* [WORK INSTRUCTION]: Every entry should be duplicated verbatim, and no picture may appear in the copy.

* [RECORDS FOR THIS TASK]:
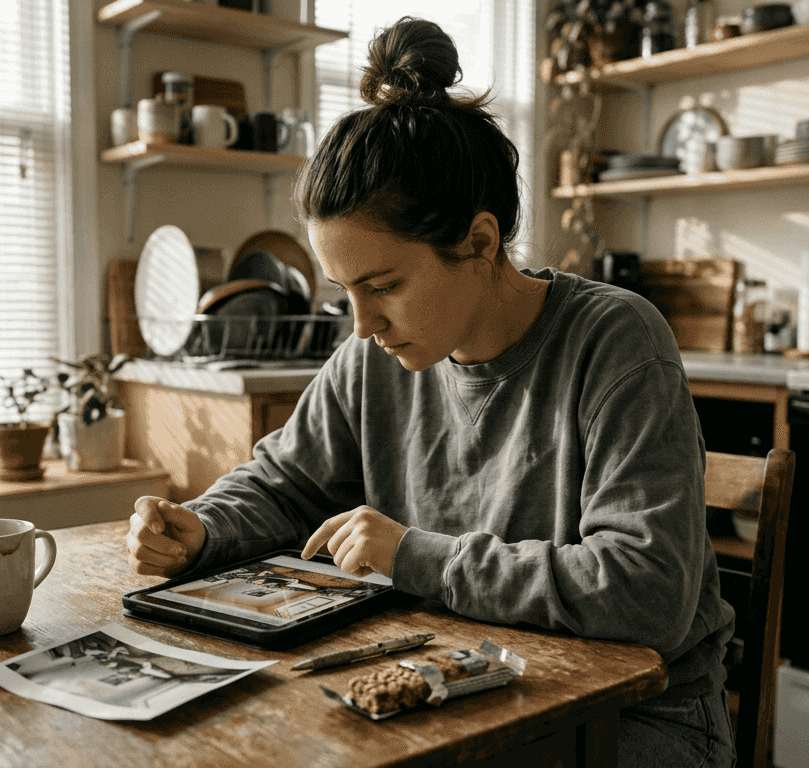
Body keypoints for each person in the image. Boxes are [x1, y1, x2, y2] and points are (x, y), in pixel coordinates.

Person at [125, 16, 735, 767]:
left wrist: (420, 557)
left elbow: (648, 593)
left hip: (640, 716)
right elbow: (283, 482)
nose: (361, 323)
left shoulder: (616, 341)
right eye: (345, 290)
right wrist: (205, 527)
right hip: (453, 687)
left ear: (479, 242)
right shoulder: (374, 355)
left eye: (382, 286)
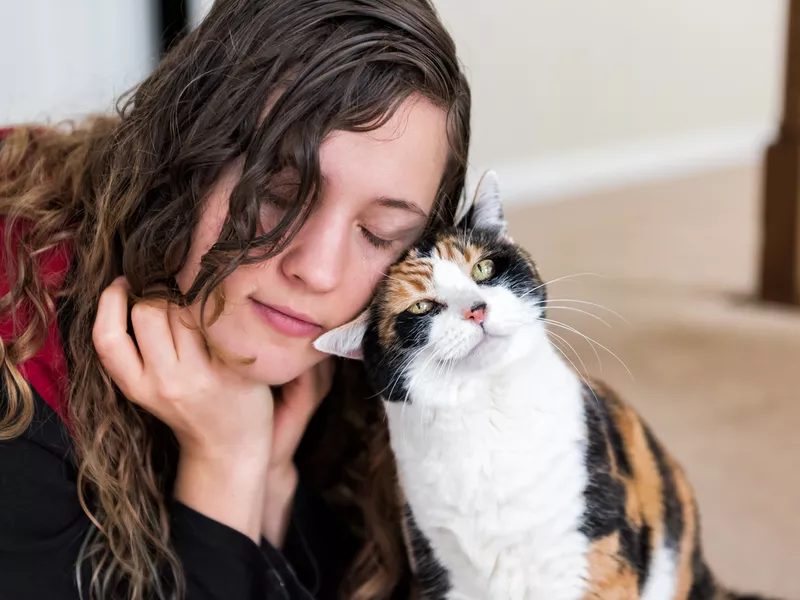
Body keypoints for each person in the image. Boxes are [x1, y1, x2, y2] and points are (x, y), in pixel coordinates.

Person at [0, 0, 471, 598]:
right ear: (183, 156)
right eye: (278, 192)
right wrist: (225, 465)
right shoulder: (18, 362)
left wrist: (270, 489)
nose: (320, 271)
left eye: (379, 233)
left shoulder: (370, 343)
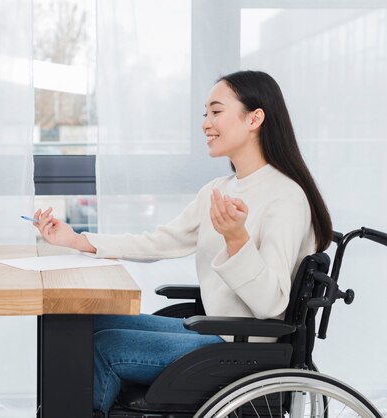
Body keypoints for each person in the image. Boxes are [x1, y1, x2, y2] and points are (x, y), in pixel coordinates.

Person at [31, 70, 332, 417]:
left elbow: (272, 304)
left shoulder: (285, 197)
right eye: (205, 114)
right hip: (217, 329)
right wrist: (77, 239)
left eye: (216, 112)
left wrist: (237, 240)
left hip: (242, 344)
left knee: (100, 347)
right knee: (81, 323)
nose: (206, 123)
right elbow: (160, 241)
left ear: (255, 118)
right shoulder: (221, 189)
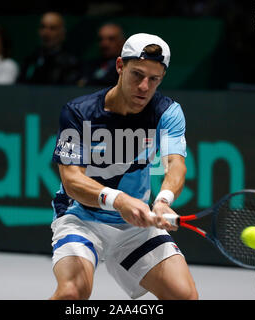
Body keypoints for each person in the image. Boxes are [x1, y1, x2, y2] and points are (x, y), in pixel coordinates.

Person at [50, 33, 198, 300]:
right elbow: (72, 181)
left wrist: (163, 200)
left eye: (154, 79)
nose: (144, 86)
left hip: (135, 227)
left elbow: (175, 164)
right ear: (120, 66)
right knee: (72, 293)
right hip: (81, 218)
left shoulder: (167, 112)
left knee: (184, 297)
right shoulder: (79, 112)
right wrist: (120, 201)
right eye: (137, 75)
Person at [17, 12, 80, 85]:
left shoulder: (71, 63)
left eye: (52, 28)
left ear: (62, 33)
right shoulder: (30, 60)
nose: (46, 33)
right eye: (43, 27)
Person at [78, 23, 125, 87]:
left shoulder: (125, 67)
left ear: (122, 41)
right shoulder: (87, 66)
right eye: (100, 39)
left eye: (111, 39)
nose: (104, 44)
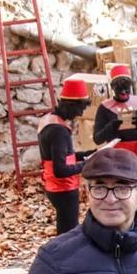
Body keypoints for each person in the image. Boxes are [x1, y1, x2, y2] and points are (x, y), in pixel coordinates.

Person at [39, 72, 94, 235]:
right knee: (68, 233)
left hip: (53, 187)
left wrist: (84, 154)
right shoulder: (59, 131)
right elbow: (60, 169)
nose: (80, 114)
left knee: (64, 230)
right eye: (80, 108)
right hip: (64, 189)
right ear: (70, 105)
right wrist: (86, 165)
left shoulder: (48, 120)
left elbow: (58, 155)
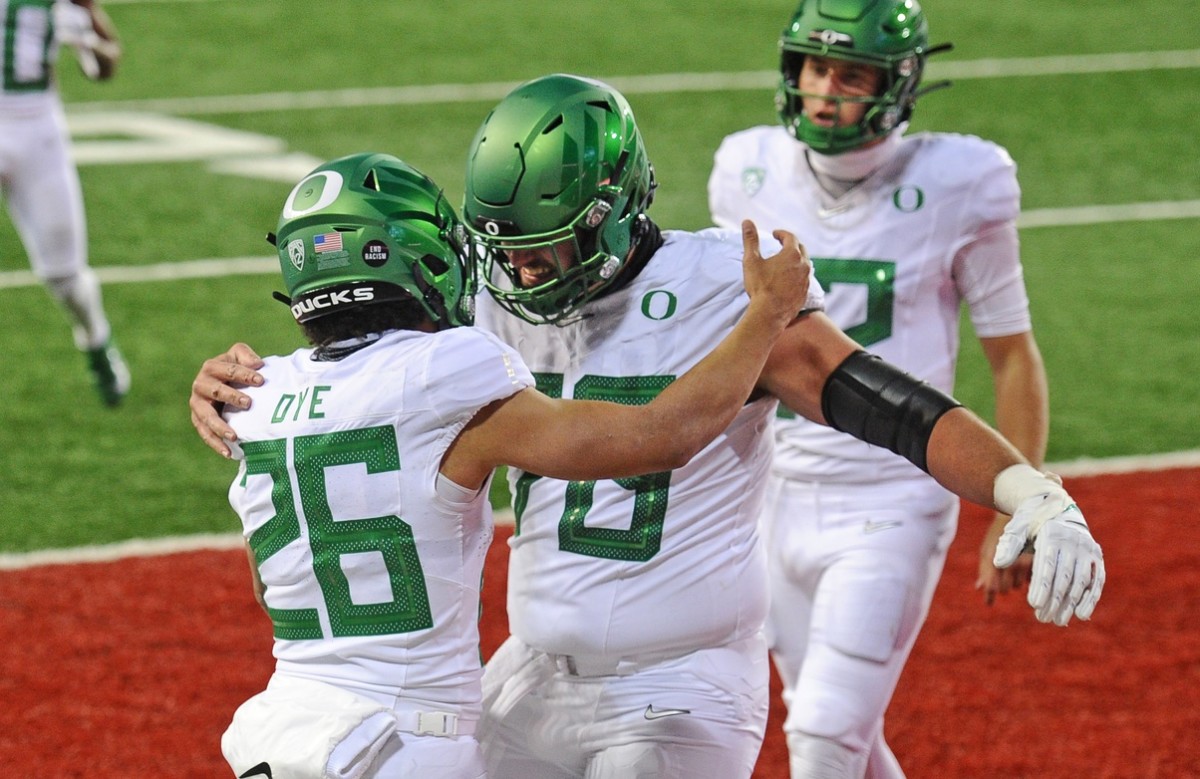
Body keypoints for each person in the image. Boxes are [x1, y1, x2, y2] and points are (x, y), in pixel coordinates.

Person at [190, 75, 1104, 779]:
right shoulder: (489, 303)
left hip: (678, 679)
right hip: (531, 674)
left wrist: (1027, 486)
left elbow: (875, 400)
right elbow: (362, 376)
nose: (526, 272)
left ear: (618, 208)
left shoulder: (721, 286)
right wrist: (231, 383)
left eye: (547, 246)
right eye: (505, 248)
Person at [212, 151, 811, 779]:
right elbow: (662, 435)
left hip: (280, 734)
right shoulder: (445, 369)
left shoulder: (257, 395)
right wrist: (766, 316)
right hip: (404, 741)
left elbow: (268, 584)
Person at [706, 1, 1050, 776]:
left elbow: (1012, 354)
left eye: (851, 73)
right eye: (815, 67)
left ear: (897, 84)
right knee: (847, 743)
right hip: (772, 495)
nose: (826, 89)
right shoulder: (745, 169)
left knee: (825, 735)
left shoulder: (963, 181)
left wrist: (1013, 497)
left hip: (893, 494)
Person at [0, 0, 128, 405]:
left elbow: (108, 64)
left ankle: (95, 337)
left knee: (64, 275)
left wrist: (85, 36)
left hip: (37, 132)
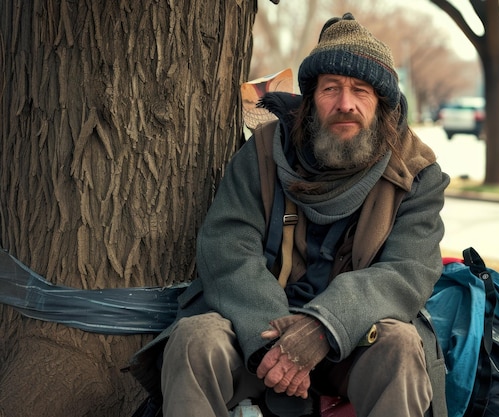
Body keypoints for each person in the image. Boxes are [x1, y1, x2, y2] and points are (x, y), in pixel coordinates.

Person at [138, 12, 450, 417]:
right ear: (309, 99)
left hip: (353, 338)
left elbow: (408, 271)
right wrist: (277, 342)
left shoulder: (419, 174)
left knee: (402, 347)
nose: (345, 104)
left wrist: (324, 326)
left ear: (383, 105)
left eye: (361, 90)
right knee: (195, 338)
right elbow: (228, 249)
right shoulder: (265, 152)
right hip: (259, 333)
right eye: (330, 89)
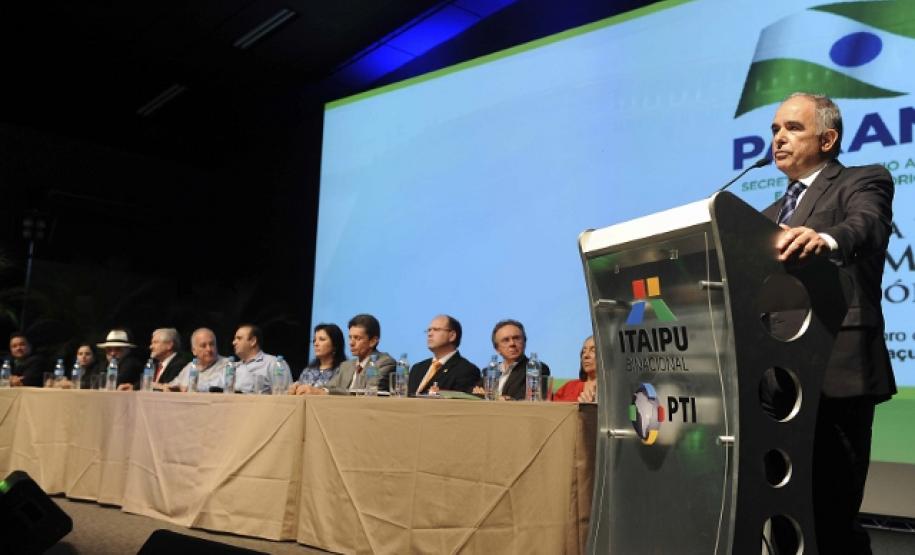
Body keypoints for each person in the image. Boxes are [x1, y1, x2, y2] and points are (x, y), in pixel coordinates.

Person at [763, 92, 895, 554]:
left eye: (792, 128)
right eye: (775, 129)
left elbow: (866, 226)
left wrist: (823, 237)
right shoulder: (760, 218)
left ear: (828, 138)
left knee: (831, 517)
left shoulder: (862, 181)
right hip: (775, 380)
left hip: (837, 370)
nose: (779, 137)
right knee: (780, 514)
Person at [315, 314, 395, 395]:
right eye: (350, 337)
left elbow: (368, 392)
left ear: (373, 341)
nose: (351, 343)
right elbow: (328, 387)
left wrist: (327, 392)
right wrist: (312, 390)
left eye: (357, 338)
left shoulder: (384, 363)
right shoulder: (346, 366)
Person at [478, 319, 551, 400]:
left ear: (524, 342)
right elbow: (474, 393)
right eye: (506, 340)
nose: (512, 343)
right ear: (497, 349)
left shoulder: (536, 368)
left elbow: (524, 398)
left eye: (516, 338)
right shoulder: (489, 371)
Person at [408, 315, 480, 396]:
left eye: (436, 330)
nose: (429, 334)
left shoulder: (466, 370)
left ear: (452, 336)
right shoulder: (417, 368)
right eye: (428, 330)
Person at [231, 324, 290, 393]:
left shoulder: (274, 363)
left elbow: (286, 394)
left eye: (239, 338)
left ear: (253, 341)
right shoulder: (233, 367)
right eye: (234, 339)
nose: (234, 342)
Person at [290, 323, 346, 395]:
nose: (316, 344)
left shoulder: (342, 370)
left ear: (335, 345)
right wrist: (294, 389)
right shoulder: (308, 371)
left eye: (322, 339)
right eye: (314, 340)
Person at [169, 328, 229, 392]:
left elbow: (219, 387)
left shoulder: (228, 365)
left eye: (212, 344)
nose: (209, 349)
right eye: (203, 346)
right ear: (194, 351)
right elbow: (172, 385)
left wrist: (187, 388)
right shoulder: (190, 367)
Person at [553, 336, 597, 402]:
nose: (586, 355)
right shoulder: (569, 387)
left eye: (593, 350)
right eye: (584, 351)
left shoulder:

* [RESPONSE]:
Body keypoints for each person in the image. Boxes are [x1, y1, x2, y2] and points are (x, y), in pixel coordinates.

Person at [125, 16, 735, 767]:
left wrist: (420, 557)
left elbow: (648, 593)
left hip: (640, 716)
right elbow: (283, 482)
nose: (361, 323)
left shoulder: (616, 341)
right eye: (345, 290)
right wrist: (205, 527)
right hip: (453, 687)
left ear: (479, 242)
right shoulder: (374, 355)
left eye: (382, 286)
Body keypoints for each person in the image. Boxes are [x1, y1, x2, y2] and points are (x, y), in pixel coordinates.

Person at [0, 0, 471, 598]:
right ear: (183, 156)
right eye: (278, 192)
right wrist: (225, 465)
right shoulder: (18, 362)
left wrist: (270, 489)
nose: (320, 271)
left eye: (379, 233)
left shoulder: (370, 343)
Body keypoints for each person in the image. Boxes are [x1, y1, x2, y2] and points are (x, y), in pixel coordinates.

Person at [31, 70, 332, 417]:
left elbow: (272, 304)
left shoulder: (285, 197)
right eye: (205, 114)
right hip: (217, 329)
right wrist: (77, 239)
left eye: (216, 112)
left wrist: (237, 240)
left hip: (242, 344)
left knee: (100, 347)
right knee: (81, 323)
nose: (206, 123)
right elbow: (160, 241)
left ear: (255, 118)
right shoulder: (221, 189)
Body keypoints for each person in the image. Boxes are [x1, y1, x2, y2] and points are (x, y), in pixel coordinates.

Person at [50, 33, 198, 300]:
right elbow: (72, 181)
left wrist: (163, 200)
left eye: (154, 79)
nose: (144, 86)
left hip: (135, 227)
left elbow: (175, 164)
right ear: (120, 66)
right knee: (72, 293)
right hip: (81, 218)
left shoulder: (167, 112)
left knee: (184, 297)
right shoulder: (79, 112)
right wrist: (120, 201)
right eye: (137, 75)
Person at [17, 12, 80, 85]:
left shoulder: (71, 63)
left eye: (52, 28)
left ear: (62, 33)
right shoulder: (30, 60)
nose: (46, 33)
right eye: (43, 27)
Person at [78, 23, 125, 87]:
left shoulder: (125, 67)
left ear: (122, 41)
right shoulder: (87, 66)
right eye: (100, 39)
left eye: (111, 39)
nose: (104, 44)
Body keypoints for each person in the image. Boxes are [x1, y1, x2, y2] and points are (x, y), in pixel coordinates.

Person at [39, 72, 94, 235]:
right knee: (68, 233)
left hip: (53, 187)
left wrist: (84, 154)
right shoulder: (59, 131)
right elbow: (60, 169)
nose: (80, 114)
left knee: (64, 230)
right eye: (80, 108)
right hip: (64, 189)
right ear: (70, 105)
right wrist: (86, 165)
left shoulder: (48, 120)
left elbow: (58, 155)
Body keypoints for each person in the image. Boxes are [x1, y1, x2, y2] and points are (x, y), in pixel coordinates.

Person at [190, 75, 1104, 779]:
right shoulder: (489, 303)
left hip: (678, 679)
right hip: (531, 674)
left wrist: (1027, 486)
left elbow: (875, 400)
right elbow: (362, 376)
nose: (526, 272)
left ear: (618, 208)
left shoulder: (721, 286)
right wrist: (231, 383)
left eye: (547, 246)
right eye: (505, 248)
Person at [212, 151, 811, 779]:
right elbow: (662, 435)
left hip: (280, 734)
right shoulder: (445, 369)
left shoulder: (257, 395)
right wrist: (766, 316)
right hip: (404, 741)
left elbow: (268, 584)
Person at [706, 1, 1050, 776]:
left elbow: (1012, 354)
left eye: (851, 73)
right eye: (815, 67)
left ear: (897, 84)
right knee: (847, 743)
right hip: (772, 495)
nose: (826, 89)
right shoulder: (745, 169)
left knee: (825, 735)
left shoulder: (963, 181)
left wrist: (1013, 497)
left hip: (893, 494)
Person at [0, 0, 128, 405]:
left elbow: (108, 64)
left ankle: (95, 337)
left knee: (64, 275)
left wrist: (85, 36)
left hip: (37, 132)
Body keypoints for each person in the image. Boxes are [x1, y1, x2, y2] and points are (x, y), in pixel coordinates.

Person at [138, 12, 450, 417]:
right ear: (309, 99)
left hip: (353, 338)
left elbow: (408, 271)
right wrist: (277, 342)
left shoulder: (419, 174)
left knee: (402, 347)
nose: (345, 104)
left wrist: (324, 326)
left ear: (383, 105)
left eye: (361, 90)
right knee: (195, 338)
right elbow: (228, 249)
right shoulder: (265, 152)
right hip: (259, 333)
right eye: (330, 89)
Body keypoints for each person in the image. Boxes are [x1, y1, x2, y2] and points are (x, y), in pixel coordinates.

Person at [763, 92, 895, 554]:
left eye: (792, 128)
right eye: (775, 129)
left elbow: (866, 226)
left wrist: (823, 237)
right shoulder: (760, 218)
left ear: (828, 138)
left knee: (831, 517)
left shoulder: (862, 181)
right hip: (775, 380)
left hip: (837, 370)
nose: (779, 137)
right knee: (780, 514)
Person at [315, 314, 395, 395]:
right eye: (350, 337)
left elbow: (368, 392)
left ear: (373, 341)
nose: (351, 343)
right elbow: (328, 387)
left wrist: (327, 392)
right wrist: (312, 390)
left eye: (357, 338)
left shoulder: (384, 363)
right shoulder: (346, 366)
Person at [478, 319, 551, 400]:
left ear: (524, 342)
right elbow: (474, 393)
right eye: (506, 340)
nose: (512, 343)
right ear: (497, 349)
left shoulder: (536, 368)
left elbow: (524, 398)
left eye: (516, 338)
right shoulder: (489, 371)
Person at [408, 315, 480, 396]:
left eye: (436, 330)
nose: (429, 334)
left shoulder: (466, 370)
left ear: (452, 336)
right shoulder: (417, 368)
right eye: (428, 330)
Person at [231, 324, 290, 393]:
left shoulder: (274, 363)
left elbow: (286, 394)
left eye: (239, 338)
left ear: (253, 341)
right shoulder: (233, 367)
right eye: (234, 339)
nose: (234, 342)
Person at [290, 323, 346, 395]:
nose: (316, 344)
left shoulder: (342, 370)
left ear: (335, 345)
right wrist: (294, 389)
right shoulder: (308, 371)
left eye: (322, 339)
right eye: (314, 340)
Person at [169, 328, 229, 392]:
left elbow: (219, 387)
left shoulder: (228, 365)
left eye: (212, 344)
nose: (209, 349)
right eye: (203, 346)
right ear: (194, 351)
right elbow: (172, 385)
left wrist: (187, 388)
right shoulder: (190, 367)
Person at [553, 336, 597, 402]:
nose: (586, 355)
right shoulder: (569, 387)
left eye: (593, 350)
right eye: (584, 351)
left shoulder:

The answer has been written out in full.